■ ACTION REQUISE 1
Dans le texte sur les salaires minima, quel est le montant réel du salaire minimum horaire aux États-Unis depuis 2009 ?

■ EXTRAIT CHOISI
........
Selon la croyance populaire, les petits salaires sont l’apanage des petites entreprises. Erreur ! Au contraire, ce sont les employés des grandes entreprises et des multinationales ou leurs franchisés qui perçoivent des salaires limités aux minima, alors que les employeurs ont vu leurs résultats progresser (au pire, stagner), durant les crises successives depuis 2008.
Un rapport publié aux Etats-Unis l’année dernière dans le cadre de discussions sur une réforme du droit du travail (1), estime la proportion d’employés aux salaires minima travaillant dans les entreprises de plus de cent salariés, aux deux-tiers de l’ensemble des américains les moins bien payés. Ces entreprises portent, pour la plupart, des enseignes mondialement connus comme WalMart, McDonald’s et Yum!, la maison mère de Pizza Hut, KFC et Taco Bell.
Parmi les 50 plus grands employeurs de main d’œuvre aux salaires minima, 45 avaient dégagé des bénéfices durant leurs derniers exercices et 37 avaient amélioré leurs résultats au cours de la récession.
En dollars constants depuis sa création dans les années 1960, le salaire minimum serait aujourd’hui de plus de $10,00 de l’heure, observe le rapport. Les syndicats vont plus loin en comparant la productivité de l’époque et celle d’aujourd’hui, faisant ressortir un taux horaire de $ 21,72 (1).
Il est en réalité de $7,25 depuis 2009 et son augmentation, promise par Barack Obama, est bloquée par son opposition politique qui, par ailleurs, remet en cause le droit syndical et la législation sociale dans de nombreux états.
Les auteurs en concluent à un déséquilibre du partage des richesses. Les plus grands employeurs de main d’œuvre à bas salaire génèrent des résultats au-delà des niveaux obtenus avant la récession, les partageant généreusement avec leurs directoires et actionnaires ; ils pourraient facilement supporter une hausse des salaires minima pour leurs salariés les moins avantagés.
Leur thèse est soutenue par une comparaison des salaires moyens des 10 états américains (industrialisés à l’exception de l’Alaska) les plus touchés, qui montre une dégradation sur les vingt dernières années (Tableau 1).
En France, le salaire moyen net comparable aux montants du tableau 1, s’établissait en 2010, à 13,86 €. Mais ici, l’ensemble des plus bas salaires est financé en partie par l’État grâce aux remises Fillon, et maintenant, le CICE (2). Ainsi, en 2010, tous les salaires jusqu’à 14,17 € étaient partiellement… les américains diraient « subventionnés ».
........
■ ACTION REQUISE 2
Indiquez combien de lignes des enregistrements ci-dessous contiennent le mot « outlet ». Donnez uniquement le nombre.
........
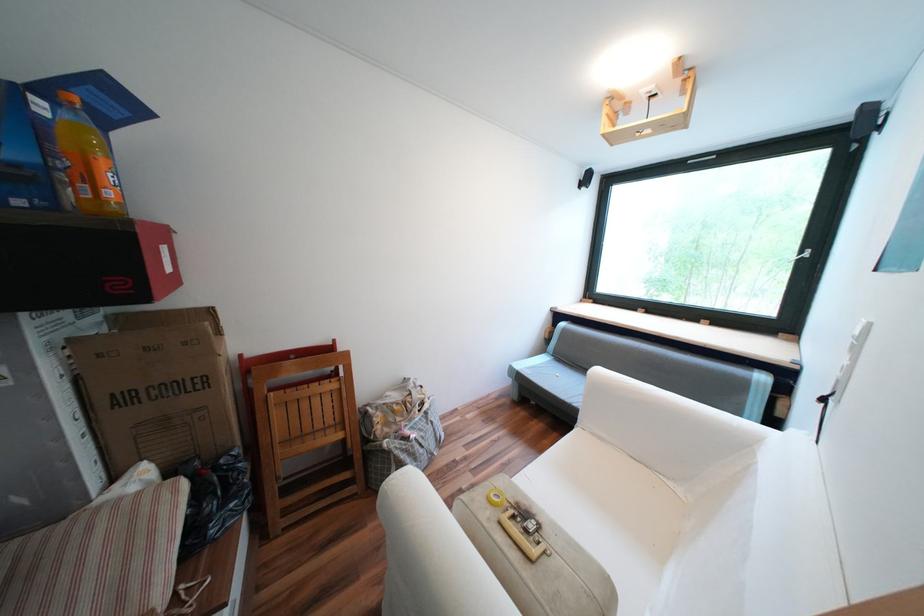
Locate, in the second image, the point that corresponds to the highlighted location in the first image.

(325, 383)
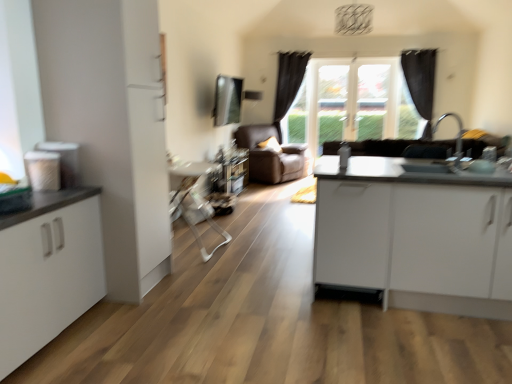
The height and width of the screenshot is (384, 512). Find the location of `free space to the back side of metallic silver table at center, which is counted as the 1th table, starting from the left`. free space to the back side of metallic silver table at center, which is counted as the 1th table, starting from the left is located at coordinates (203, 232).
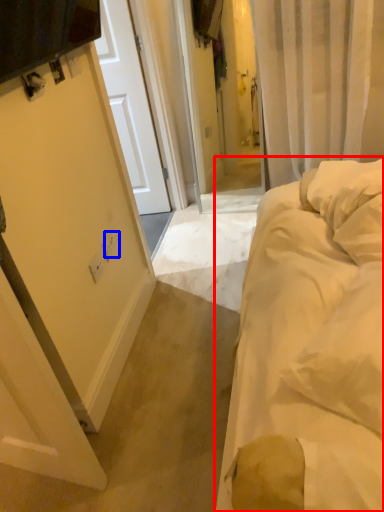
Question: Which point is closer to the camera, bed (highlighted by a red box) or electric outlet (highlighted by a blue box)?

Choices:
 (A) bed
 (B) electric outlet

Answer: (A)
........
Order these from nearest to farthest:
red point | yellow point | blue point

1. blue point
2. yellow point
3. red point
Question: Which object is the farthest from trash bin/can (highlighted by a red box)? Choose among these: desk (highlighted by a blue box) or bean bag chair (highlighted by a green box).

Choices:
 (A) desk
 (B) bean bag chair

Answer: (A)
........
■ RÉPONSE 1
$7,25 de l'heure.

■ RÉPONSE 2
2